Tras una escena ligera –que pretende ser cómica y que se desarrolla en el parisino Cabaret Bullier–, Magda y Ruggero se enamoran y fijan su residencia en la francesa Cotê d’Azur. El joven Ruggero obtiene de su familia el permiso para contraer matrimonio con Magda, cuyo pasado le es desconocido.
Al final de cuentas, fiel a su destino de cocotte , Magda comprende que el sueño inicial de la golondrina no puede concretarse por insuficiencia de recursos y vuela de regreso a la zona de confort del banquero Rambaldo, generando en Ruggero el dolor más intenso que se pueda imaginar.
El vuelo de la golondrina. La rondine fue estrenada en el Théâtre de l’Opéra de Montecarlo el 27 de marzo de 1917; o sea, en plena guerra europea. Contó con un elenco de lujo que incluyó al gran Tito Schipa y a la soprano Gilda dalla Rizza en los roles principales. No obstante, y a pesar del aparente éxito inicial, la ópera terminó cayendo en un convencional olvido, tal como ocurrió con otras obras del compositor.
Como bien señala Ernst Krause y ratifica Daniel Snowman, la commedia lirica en la que fue progresivamente convertida la obra se aleja radicalmente de la concepción original de la operetta . La rondine no nos recuerda al Puccini que conocemos, a pesar de la belleza de sus melodías, que acusan la influencia impresionista, y que bordean en ocasiones la atonalidad.
El promover una obra convencionalmente alegre, cuando el fin de siècle y los albores de la nueva centuria hacían temblar de pavor a la especie humana, pone de manifiesto la secular falta de visión.
Luego de que Salomé consagrase universalmente el beso de la mujer-esfinge, era imposible pensar en elevar al altar del protagonismo a una pequeñoburguesa que sueña con el amor. Tampoco era dable concebir un feliz final para una aventura adolescente, mientras el Marne se teñía de la sangre de los contendientes, y los obuses –magistralmente descriptos por Guillaume Apollinaire– caían indistintamente sobre el campo de batalla y la población civil.

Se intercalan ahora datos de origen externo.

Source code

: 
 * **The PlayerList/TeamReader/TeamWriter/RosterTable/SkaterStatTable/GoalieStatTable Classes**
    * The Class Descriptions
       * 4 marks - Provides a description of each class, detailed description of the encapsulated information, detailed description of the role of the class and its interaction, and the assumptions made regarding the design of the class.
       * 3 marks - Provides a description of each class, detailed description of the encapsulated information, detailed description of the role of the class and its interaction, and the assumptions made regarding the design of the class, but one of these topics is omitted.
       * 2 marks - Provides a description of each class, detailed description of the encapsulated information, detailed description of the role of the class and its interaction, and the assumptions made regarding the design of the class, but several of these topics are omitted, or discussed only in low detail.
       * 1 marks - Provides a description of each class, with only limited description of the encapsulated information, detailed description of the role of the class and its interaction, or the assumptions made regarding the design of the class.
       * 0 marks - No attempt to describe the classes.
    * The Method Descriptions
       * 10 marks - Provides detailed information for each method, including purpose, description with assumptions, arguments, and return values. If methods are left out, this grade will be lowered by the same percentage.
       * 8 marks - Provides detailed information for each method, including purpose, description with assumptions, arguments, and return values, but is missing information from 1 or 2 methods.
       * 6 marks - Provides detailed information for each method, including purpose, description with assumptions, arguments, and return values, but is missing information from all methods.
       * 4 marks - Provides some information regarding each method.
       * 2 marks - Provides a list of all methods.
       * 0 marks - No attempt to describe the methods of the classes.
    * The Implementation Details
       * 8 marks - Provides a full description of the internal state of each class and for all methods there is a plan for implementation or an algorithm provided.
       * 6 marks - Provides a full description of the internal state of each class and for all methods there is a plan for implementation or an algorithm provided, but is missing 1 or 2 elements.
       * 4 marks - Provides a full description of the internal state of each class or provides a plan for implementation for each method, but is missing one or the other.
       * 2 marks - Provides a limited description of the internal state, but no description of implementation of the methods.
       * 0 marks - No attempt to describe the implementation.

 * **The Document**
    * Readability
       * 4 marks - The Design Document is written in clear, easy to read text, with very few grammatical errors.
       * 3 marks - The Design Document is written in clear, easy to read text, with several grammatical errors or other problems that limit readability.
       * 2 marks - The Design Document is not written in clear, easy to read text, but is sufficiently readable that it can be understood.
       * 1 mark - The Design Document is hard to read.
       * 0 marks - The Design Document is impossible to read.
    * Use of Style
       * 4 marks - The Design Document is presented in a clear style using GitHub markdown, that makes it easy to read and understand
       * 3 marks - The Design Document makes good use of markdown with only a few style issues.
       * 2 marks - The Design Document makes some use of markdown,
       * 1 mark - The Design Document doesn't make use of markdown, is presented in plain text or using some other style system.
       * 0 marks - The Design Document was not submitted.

La rondine escapó de las manos de su autor, con la destreza experta de un ave prisionera. No poseyó jamás una identidad propia pues nunca fue operetta ni commedia lirica. La belleza de las melodías “fabricadas” –no creadas– para la ocasión no pudo nunca sustituir una espontaneidad que era característica en Puccini: algo que demuestra que la supervivencia de la obra de arte, de forma independiente a su entorno y a su circunstancia, se alimentará ad aeternum de la primigenia emoción que genera en su destinatario.